A San Francisco reporter emailed me yesterday with this question, regarding the city’s main transit system, Muni:
As you know, Muni set a goal in 1999 when the [San Francisco Municipal Transportation Agency] board was formed, to have a 85 percent on-time performance standard. That was voted on in 1999 (Prop. E). Since then … the agency has yet to the meet goal or even gotten close to it. The highest it’s been was 75 percent a few months ago. … I wanted to ask if you if there is any danger for Muni to be so focused on this one standard? Are performance metrics evolving and why are they evolving? What else should Muni to be looking at as far as improving reliability?
There are two problems with the measures of “on-time performance” that prevail in the industry.
1. They are not customer-centered. A standard on-time performance measure shows percentage of services that were on-time, not the percentage of riders who were. Because crowded services are more likely to be delayed, the percentage of customers who were served on-time may be lower than the announced on-time performance figure. An on-time performance figure weighted by ridership would give a clearer impression of the actual customer experience. This requires counting the on-board load at every timepoint, which is difficult but getting easier. Understandably nobody wants to see numbers that are even lower than they are, but the truth could be helpful in focusing attention on where the real problems are on the busiest services. (It would be trivially easy for the airline industry to do this, but they don’t. Perhaps they want you to think, falsely, that if the whole airline is 90% on time that means there’s a 90% chance that you will be on time. If bigger more crowded planes are more likely to be late, then that’s not true.)
2. For high-frequency, high-volume services, actual frequency matters more. Suppose that a transit line is supposed to run every 10 minutes, but every trip on the line is exactly 10 minutes late. A typical on-time performance metric (e.g. the percentage of trips that are 0-5 minutes late) will declare this situation to be total failure, 0% on-time performance. But to the customer, this situation is perfection.

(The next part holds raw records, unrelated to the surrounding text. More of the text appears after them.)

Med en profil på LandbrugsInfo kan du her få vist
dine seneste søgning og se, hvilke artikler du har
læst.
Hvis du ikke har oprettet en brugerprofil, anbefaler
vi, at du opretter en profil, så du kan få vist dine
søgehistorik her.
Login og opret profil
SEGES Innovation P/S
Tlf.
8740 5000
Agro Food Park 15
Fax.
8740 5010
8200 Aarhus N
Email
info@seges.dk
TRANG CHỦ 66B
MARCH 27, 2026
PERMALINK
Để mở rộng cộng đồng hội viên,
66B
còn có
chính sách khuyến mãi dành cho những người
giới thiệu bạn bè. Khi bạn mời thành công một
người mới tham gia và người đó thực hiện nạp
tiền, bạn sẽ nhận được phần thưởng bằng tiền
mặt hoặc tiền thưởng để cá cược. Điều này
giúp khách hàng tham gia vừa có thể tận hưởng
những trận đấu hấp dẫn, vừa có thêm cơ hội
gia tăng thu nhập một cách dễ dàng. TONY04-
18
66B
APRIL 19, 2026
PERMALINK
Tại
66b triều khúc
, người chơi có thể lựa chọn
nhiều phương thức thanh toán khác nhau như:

For this reason, some big-city transit agencies use a “headway-maintenance” system, in which a transit operator’s job is not to run on time, but rather to run a specified number of minutes after the preceding vehicle on the line. What should be reported in this case is not the time a bus came, but the actual elapsed time between consecutive trips. GPS based real-time location systems, which are becoming common, provide the information needed to do this.
It’s worth noting that these two objections to standard on-time performance probably push the reported rate in opposite directions. An on-time performance measure weighted by ridership (responding to my point #1) would almost certainly yield a lower score. But on high-frequency services (my point #2) I suspect that many services now being counted as late don’t seem that way to the passenger. If the trip ahead was late as well, then the actual gap between trips — which is all that a customer notices on high-frequency service — may be more or less fine. So a shift to headway maintenance might yield numbers that tell a more positive story about the actual customer experience. In any case, once the transit agency is clearly doing what it can to optimize reliability, the case for other improvements — such as stronger transit priorities — will be far stronger.

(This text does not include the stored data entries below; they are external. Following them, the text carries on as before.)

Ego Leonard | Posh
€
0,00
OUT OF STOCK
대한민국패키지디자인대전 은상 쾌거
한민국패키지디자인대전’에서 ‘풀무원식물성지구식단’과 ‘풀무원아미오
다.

Changing these metrics is hard. There’s a lot of room for debate about exactly how to calculate a revised measure, and that’s the easy part. Headway maintenance, in particular, means changing job expectations and management practices. It can affect how drivers are judged, so the unions may have a role. All this takes a lot of courage and persistence, so it’s understandable that many agencies aren’t ready to do it. Some agencies are thinking about the issue but are not ready to act.
The hardest part may be explaining to the public that the previous measures weren’t so good, because someone will ask: “If that’s true, why have you used the imperfect measure for so long?” Fortunately, there’s a good answer to that: the quality of data. GPS vehicle location systems have become routine in big North American systems only in the past decade, while smartcard and app-based ticketing technologies — which can pinpoint ridership by time and location — are still coming on. Many of these systems have lots of bugs, but as they become more reliable, these systems will provide robust data that was never there before. Transit managers can say, truthfully, that they’ve always understood the problem with on-time performance but never had the tools to monitor a more nuanced and accurate indicator. But now they do, or they will soon.
So perhaps now is the time to update the idea of “on-time performance,” and the ways that agencies pursue it, to achieve a better focus on what matters to the customer.
[Updated July 8, 2023: This 2010 post needed very little editing to bring it current. The ability to measure headway reliability, and to relate reliability to the number of people affected, has improved enormously since I wrote this, although there are still many data challenges. Many more agencies have shifted to headway management, but some, like San Francisco, are stuck with on-time performance measures written into law even if they don’t really measure what matters. This continues to be a lively and important topic.]